Das war der Aufstieg in die bayerische Landesliga mit Traunstein. Wir hatten damals eine geile Truppe und mit viel harter Arbeit haben wir es tatsächlich eine Liga nach oben geschafft. Danach hat sich die Mannschaft verflüchtigt und ich bin in Salzburg zum Football gewechselt.

Was hat dir dein Football-Abenteuer bei den Salzburg Bulls gebracht?

Mehr Gewicht in erster Linie (lacht). Angefangen als Receiver bin ich dann bei den Linebackern in der Defensive gelandet. Das hat sich auch gut mit meinen Erfahrungen im Handball gedeckt, weil ich hauptsächlich in der Abwehr spiele. Football hat mir viel Spaß gemacht. Jetzt bin ich aber glücklich, wieder beim Handball zu sein.

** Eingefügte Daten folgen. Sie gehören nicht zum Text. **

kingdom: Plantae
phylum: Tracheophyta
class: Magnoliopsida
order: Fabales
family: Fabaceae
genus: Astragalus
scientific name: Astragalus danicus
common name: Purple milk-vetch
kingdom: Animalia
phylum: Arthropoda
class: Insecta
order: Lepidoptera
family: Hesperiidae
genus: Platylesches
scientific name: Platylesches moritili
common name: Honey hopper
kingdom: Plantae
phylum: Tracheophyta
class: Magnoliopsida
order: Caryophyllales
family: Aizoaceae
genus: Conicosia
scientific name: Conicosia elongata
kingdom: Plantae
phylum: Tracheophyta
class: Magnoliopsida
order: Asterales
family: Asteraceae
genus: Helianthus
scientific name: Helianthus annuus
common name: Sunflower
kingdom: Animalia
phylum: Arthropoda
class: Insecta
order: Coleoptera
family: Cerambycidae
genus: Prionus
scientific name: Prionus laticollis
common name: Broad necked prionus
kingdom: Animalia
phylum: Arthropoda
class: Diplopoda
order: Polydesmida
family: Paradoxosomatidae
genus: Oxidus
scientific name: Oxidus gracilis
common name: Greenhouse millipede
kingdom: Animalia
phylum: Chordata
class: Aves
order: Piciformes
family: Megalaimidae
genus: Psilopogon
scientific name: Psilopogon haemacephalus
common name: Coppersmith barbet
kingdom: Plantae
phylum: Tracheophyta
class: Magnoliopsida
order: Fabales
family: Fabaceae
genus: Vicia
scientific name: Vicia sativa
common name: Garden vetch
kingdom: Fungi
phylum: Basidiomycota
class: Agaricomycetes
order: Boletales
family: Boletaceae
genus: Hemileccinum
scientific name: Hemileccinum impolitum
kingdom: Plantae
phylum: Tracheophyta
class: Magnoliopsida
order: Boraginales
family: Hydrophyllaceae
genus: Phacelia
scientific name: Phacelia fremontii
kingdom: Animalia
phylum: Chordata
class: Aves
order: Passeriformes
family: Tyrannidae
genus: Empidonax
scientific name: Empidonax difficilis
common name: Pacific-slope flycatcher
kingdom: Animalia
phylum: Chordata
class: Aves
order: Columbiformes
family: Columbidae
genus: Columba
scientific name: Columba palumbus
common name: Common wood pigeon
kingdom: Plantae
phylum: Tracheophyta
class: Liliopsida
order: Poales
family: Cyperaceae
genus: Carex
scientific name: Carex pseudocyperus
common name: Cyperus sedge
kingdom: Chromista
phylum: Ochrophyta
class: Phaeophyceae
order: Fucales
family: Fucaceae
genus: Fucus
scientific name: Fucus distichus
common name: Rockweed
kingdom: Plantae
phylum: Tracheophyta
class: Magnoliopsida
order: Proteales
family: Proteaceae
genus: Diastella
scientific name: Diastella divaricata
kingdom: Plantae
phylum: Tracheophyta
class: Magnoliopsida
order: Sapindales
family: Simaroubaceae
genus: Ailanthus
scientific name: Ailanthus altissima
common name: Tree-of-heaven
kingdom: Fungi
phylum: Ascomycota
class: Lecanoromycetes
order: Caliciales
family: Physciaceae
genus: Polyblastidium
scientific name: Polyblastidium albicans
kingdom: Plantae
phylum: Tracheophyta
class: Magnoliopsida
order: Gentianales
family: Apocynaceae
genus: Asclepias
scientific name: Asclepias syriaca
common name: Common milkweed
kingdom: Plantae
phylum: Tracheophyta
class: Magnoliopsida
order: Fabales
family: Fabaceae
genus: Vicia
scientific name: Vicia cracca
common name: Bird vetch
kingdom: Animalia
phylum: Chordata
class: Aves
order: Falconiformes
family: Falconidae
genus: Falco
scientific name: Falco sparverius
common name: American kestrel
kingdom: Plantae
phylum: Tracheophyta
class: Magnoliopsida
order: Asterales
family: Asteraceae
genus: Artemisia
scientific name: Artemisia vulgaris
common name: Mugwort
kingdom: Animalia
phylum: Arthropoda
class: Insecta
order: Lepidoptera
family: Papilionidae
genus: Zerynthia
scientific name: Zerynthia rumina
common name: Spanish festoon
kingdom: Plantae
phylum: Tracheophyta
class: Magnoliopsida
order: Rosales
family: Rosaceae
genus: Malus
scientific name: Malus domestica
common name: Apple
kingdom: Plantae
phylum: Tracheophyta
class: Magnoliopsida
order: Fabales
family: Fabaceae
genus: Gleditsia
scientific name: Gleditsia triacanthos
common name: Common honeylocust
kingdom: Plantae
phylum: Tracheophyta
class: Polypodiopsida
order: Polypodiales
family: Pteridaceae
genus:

Was macht Handball so faszinierend?

Im Football kann ein Einzelner ein Spiel entscheiden, und das geht im Handball nicht. Du brauchst deine Mannen neben dir, sonst kriegt man es nicht hin. Wenn du eine gute Truppe hast, dann gibt dir der Handball auch viel zurück und es macht unfassbar gute Laune. Das geile ist, dass du Körperkontakt ohne Schutz hast. Das macht halt schon mehr Spaß.

Sportportrait: UHC Salzburg SALZBURG24 / WURZER
UHC-Neuzugang Benedikt Sperl beim S24-Interview.

Was investiert du alles für deinen Sport?

Mittlerweile nicht mehr ganz so viel. Als ich noch studiert habe, sind fürs Training schon einige Vorlesungen draufgegangen. Neben den Hallenzeiten gehe ich in die Kraftkammer und regelmäßig laufen. Man muss sich schon fit halten, um auf bestimmten Positionen bestehen zu können. Ich versuche jeden Tag Sport zu machen.

Welche Ziele hast du noch mit dem Handball?

Eigentlich nur noch Spaß haben – das ist das Wichtigste. Ich tue auch alles dafür, dass wir gewinnen. Aber Erfolg ist mittlerweile zweitrangig. Der Rest kommt von alleine.